What is DataOps?

by | Apr 9, 2021 | Agile Data Governance, Data catalogs

Imagine this: it’s time for your family’s weekend getaway after a tough week at work and school. In the midst of the fun, you get a text that a critical data pipeline broke at work, and you need to fix it immediately.

Now your weekend plans are on hold as you head back to your laptop to fix the issue. Frustrated by work pulling you away from quality family time, your partner asks, “can’t you build something that doesn’t break on Saturday?”

This is exactly what happened to Chris Bergh, CEO of DataKitchen, who shared this anecdote with us at data.world summit 2021.

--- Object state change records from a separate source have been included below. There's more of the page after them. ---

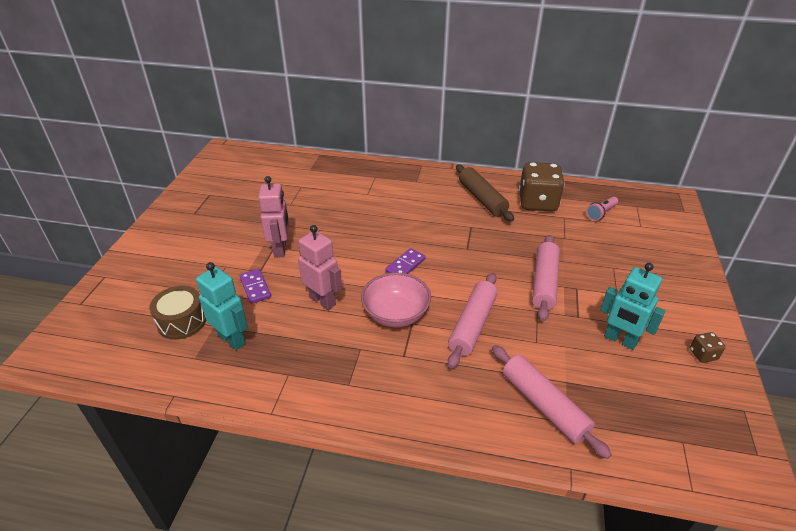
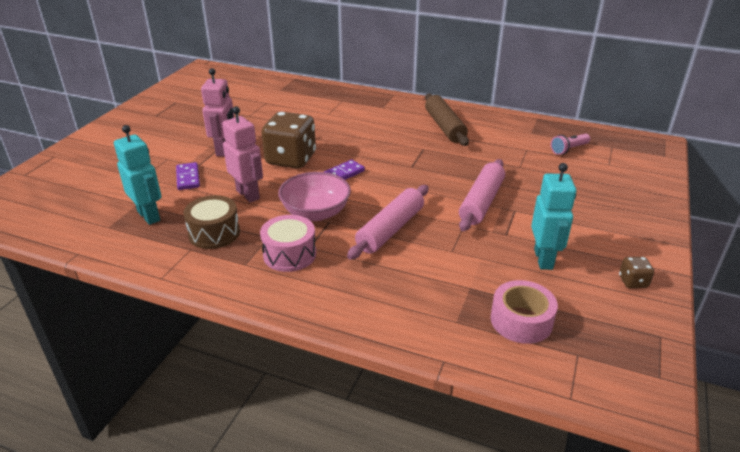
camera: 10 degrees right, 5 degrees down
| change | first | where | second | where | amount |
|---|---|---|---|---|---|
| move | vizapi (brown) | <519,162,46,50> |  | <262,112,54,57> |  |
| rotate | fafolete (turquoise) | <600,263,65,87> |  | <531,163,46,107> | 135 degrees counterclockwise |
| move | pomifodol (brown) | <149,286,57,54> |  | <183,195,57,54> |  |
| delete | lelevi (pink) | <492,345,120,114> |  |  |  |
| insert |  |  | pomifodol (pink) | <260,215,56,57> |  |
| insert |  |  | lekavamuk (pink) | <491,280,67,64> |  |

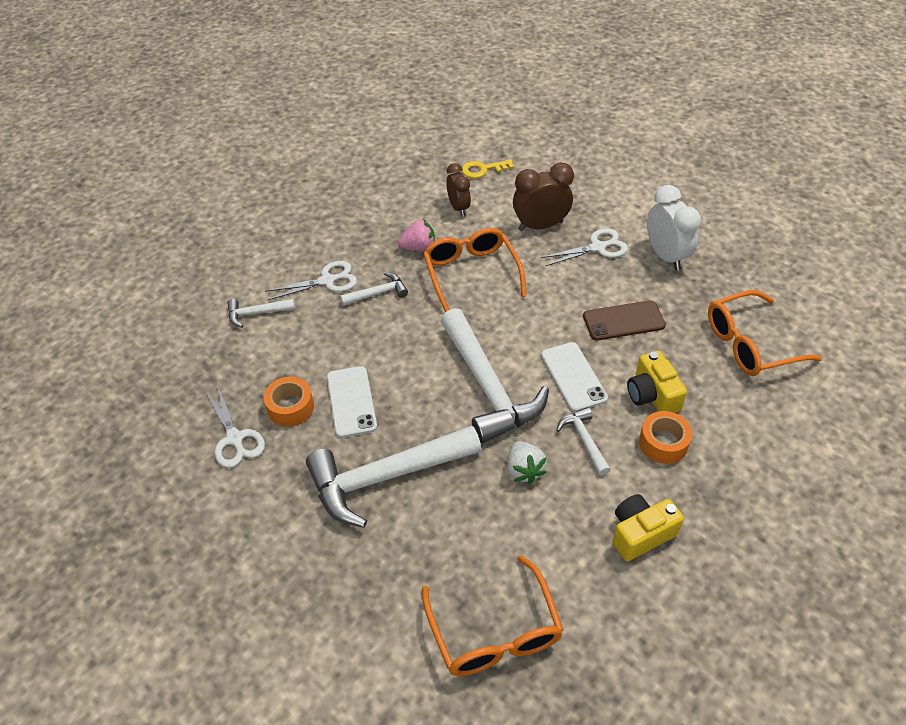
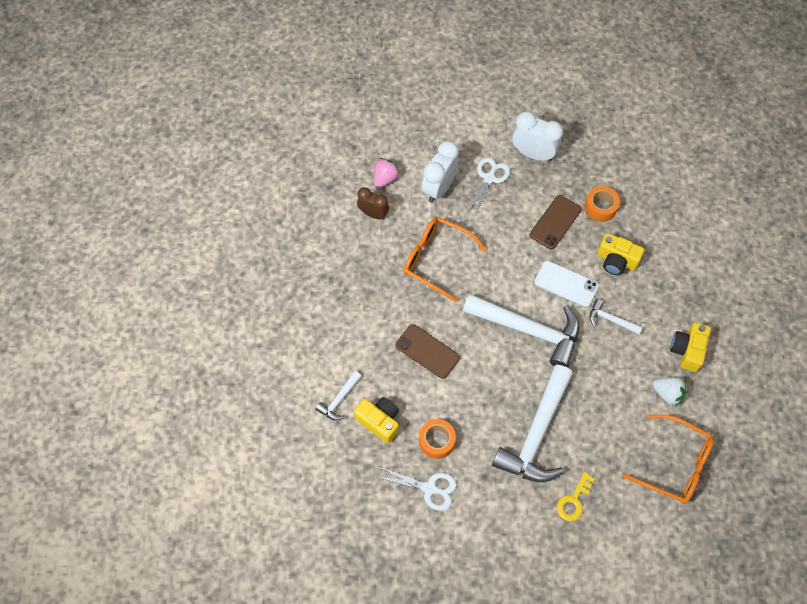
camera: 45 degrees left, 15 degrees up
| change | first | where | second | where | amount |
|---|---|---|---|---|---|
| move | torelu (yellow) | <462,159,52,19> |  | <557,472,37,49> |  |
| recolor | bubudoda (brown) | <513,163,61,68> | bubudoda (white) | <422,141,37,62> |  |
| move | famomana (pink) | <398,219,37,32> |  | <374,158,26,30> |  |
| delete | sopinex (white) | <265,261,92,39> |  |  |  |
| delete | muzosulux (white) | <340,272,68,34> |  |  |  |
| delete | buzepunon (orange) | <708,290,114,86> |  |  |  |
| delete | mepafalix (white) | <327,366,50,72> |  |  |  |
| move | lekavamuk (orange) | <639,411,53,53> |  | <585,186,35,36> |  |
| move | famomana (white) | <508,441,39,43> |  | <653,377,33,30> |  |
| insert |  |  | mepafalix (brown) | <396,324,64,55> |  |
| insert |  |  | fenorix (yellow) | <354,397,45,46> |  |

The pain is real. And you can’t ignore it. Data engineers and scientists are acutely aware of this. Processes breaking, integrations failing, confusing workflows,  suddenly missing or bad data. On the weekends. After hours. The state of data operations today is messy. Fighting endless fires and answering ad-hoc questions and complaints in a constant reactionary state is unsustainable. It limits your potential and slows business ROI.

 

Enter: DataOps

More and better technology is not the way to address these problems (don’t fall into the technology fallacy). Instead, it’s your people, process, systems, and workflows — together.

In the development world, we’d call this DevOps. But analytics can and should be treated like code too. And we need a parallel methodology for data: DataOps.

DataOps unlocks the flow of data and information between data producers and consumers, allowing them to better use it in their day-to-day work. It considers not just the technology but the people and the process. It enables people to build an efficient, scalable, and maintainable data supply chain.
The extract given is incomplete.